──────── RECORDS FOR THIS TASK ────────

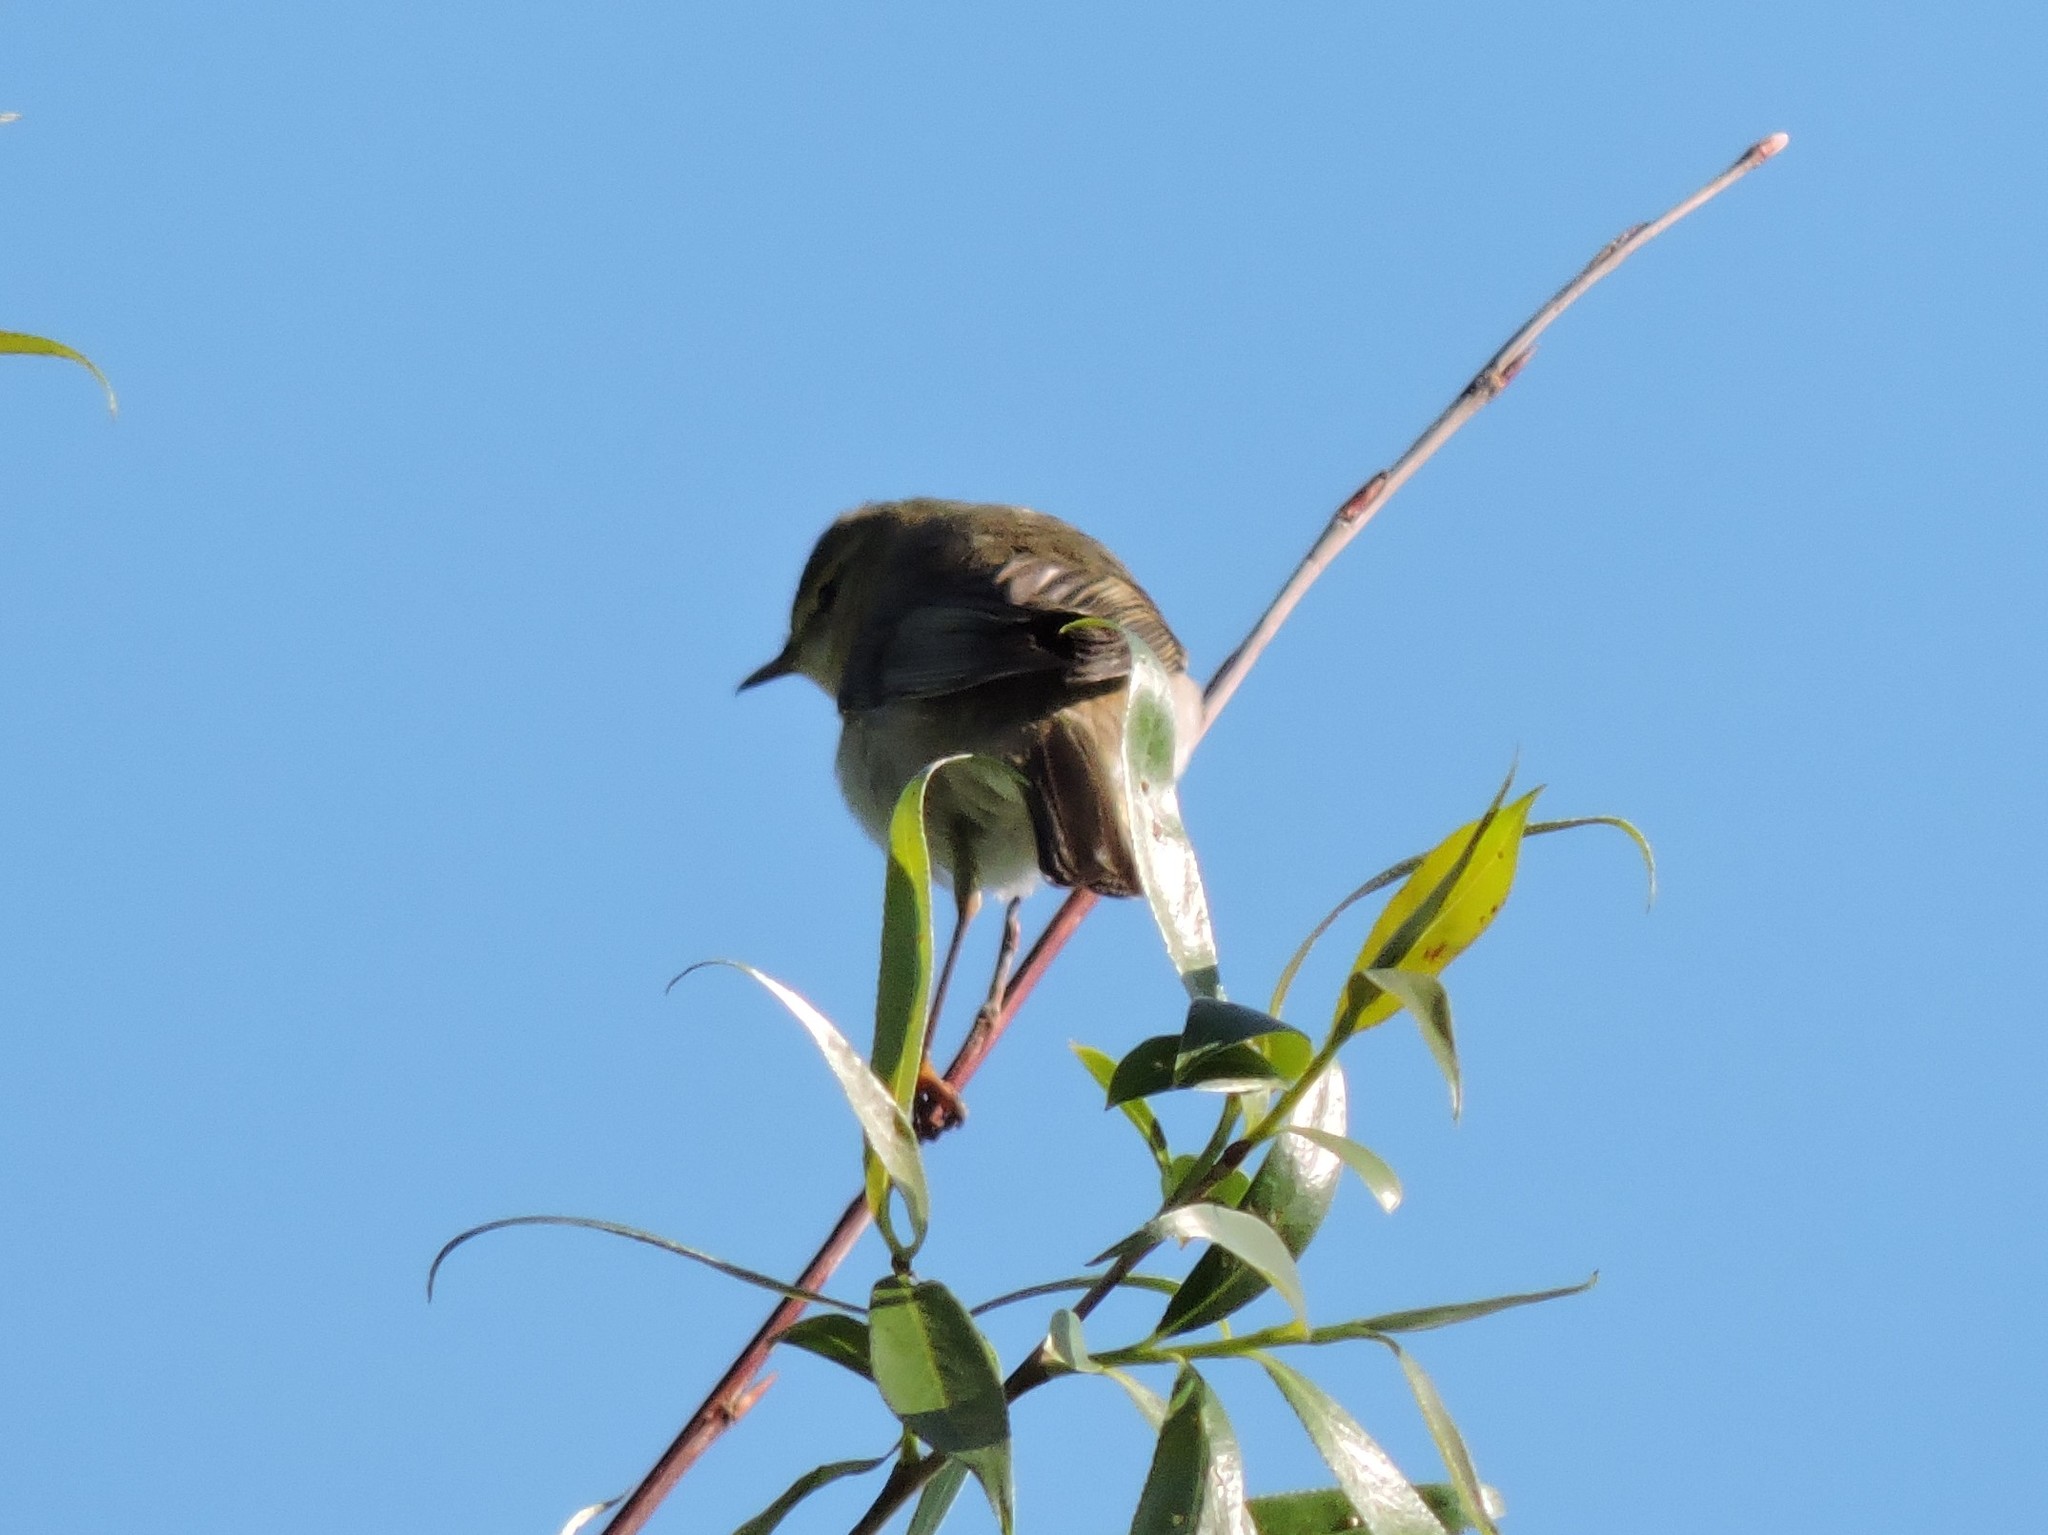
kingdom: Animalia
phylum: Chordata
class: Aves
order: Passeriformes
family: Phylloscopidae
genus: Phylloscopus
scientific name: Phylloscopus collybita
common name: Common chiffchaff
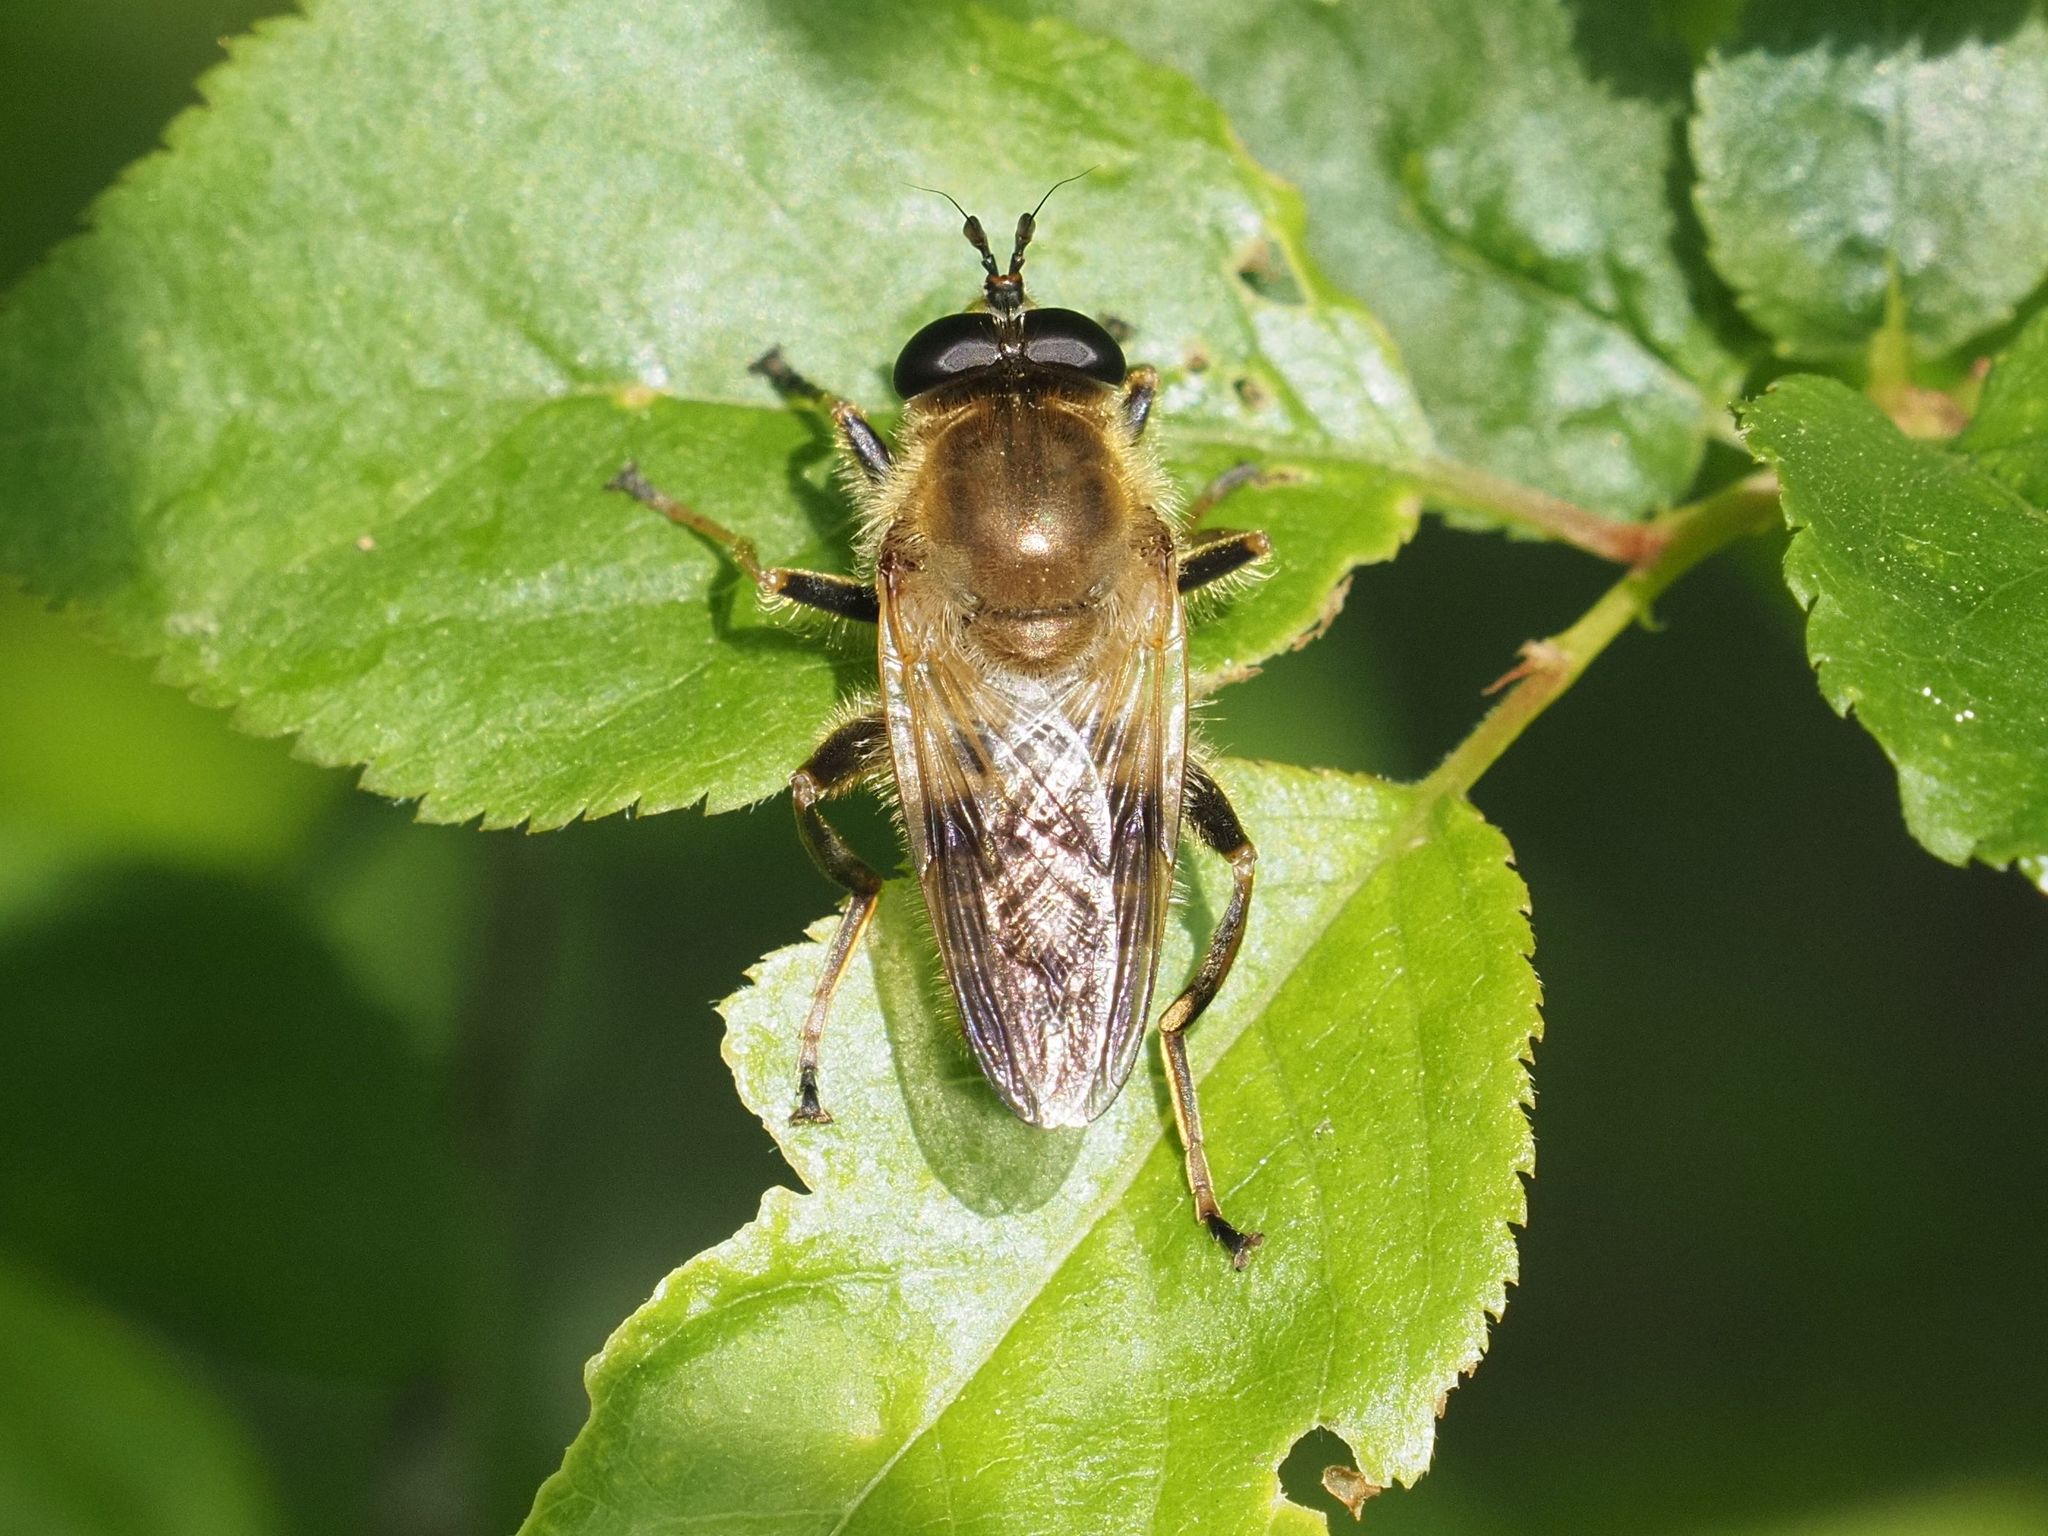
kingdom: Animalia
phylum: Arthropoda
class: Insecta
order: Diptera
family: Syrphidae
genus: Criorhina
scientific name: Criorhina asilica
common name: Pale-banded bear hoverfly
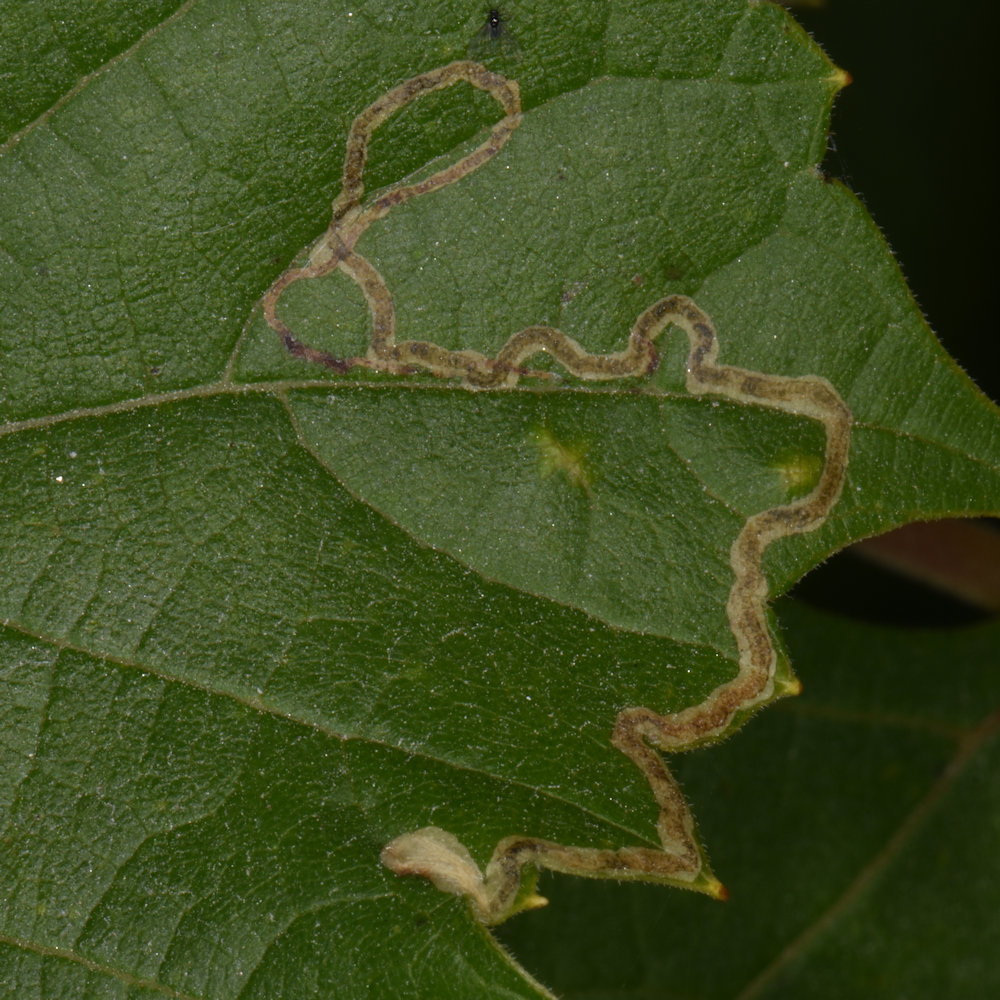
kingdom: Animalia
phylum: Arthropoda
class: Insecta
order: Lepidoptera
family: Gracillariidae
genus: Phyllocnistis
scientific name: Phyllocnistis vitifoliella
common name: Grape leaf-miner moth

────────

Rewrite everything from the line containing "scientific name: Phylloscopus collybita" down to the end of the records as a JSON list of strings, one string per line, skipping blank lines and leaving out the pictures.

[
  "scientific name: Phylloscopus collybita",
  "common name: Common chiffchaff",
  "kingdom: Animalia",
  "phylum: Arthropoda",
  "class: Insecta",
  "order: Diptera",
  "family: Syrphidae",
  "genus: Criorhina",
  "scientific name: Criorhina asilica",
  "common name: Pale-banded bear hoverfly",
  "kingdom: Animalia",
  "phylum: Arthropoda",
  "class: Insecta",
  "order: Lepidoptera",
  "family: Gracillariidae",
  "genus: Phyllocnistis",
  "scientific name: Phyllocnistis vitifoliella",
  "common name: Grape leaf-miner moth"
]